Twin car bombings a couple weeks ago that targeted a military-intelligence branch in a Damascus neighborhood, and which reportedly killed more than 50 and wounded hundreds, do bear the hallmark of Al Qaeda. UN Secretary General Ban Ki-Moon told youth conference attendees in New York, “I believe that there must be Al Qaeda behind it. This has created again very serious problems.”
The Al-Nusra Front, a jihadist militant group that has claimed responsibility for the bombings in Damascus, is extremely shadowy and prime for speculation – as are many details surrounding the violence in Syria. Al Qaeda-inspired or not, Al-Nusra should not be invested with any particular significance: There are dozens of opposition groups now operating independently in Syria.
While most eschew Al Qaeda’s tactics and ideology and are either religious-nationalists or secular-minded activists, more and more protesters have taken up arms to defend their communities. The Free Syrian Army is only one among many armed units operating independently from one another.
And increasing evidence points toward the arrival in the country of jihadist fighters from Iraq, Lebanon, Libya, and elsewhere. There is consensus among American and Western intelligence services that Al Qaeda fighters have reached Syria and have joined the fray.

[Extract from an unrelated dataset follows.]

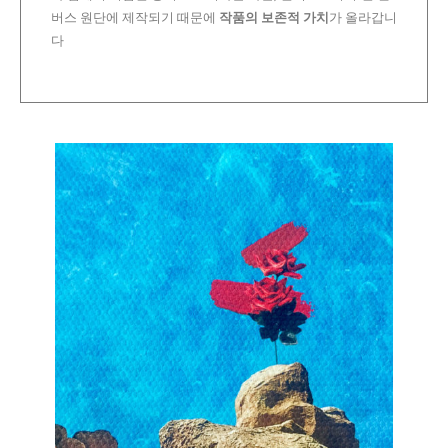
버스 원단에 제작되기 때문에
작품의 보존적 가치
가 올라갑니
다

So far, there have been 11 car bombings in Syria, some of which were coordinated attacks that killed hundreds of civilians and security personnel. Although it is difficult to ascertain the identity of the perpetrators, Al Qaeda’s alleged involvement is not surprising. The raging war in Syria has taken a sectarian Sunni-Shiite bent, which allows Al Qaeda, a Sunni-based movement, to exploit and position itself as a defender of the Sunni community. Most media accounts that assert either the existence of absence of AL Qaeda in Syria are speculative and, on balance, tend to be ideologically driven.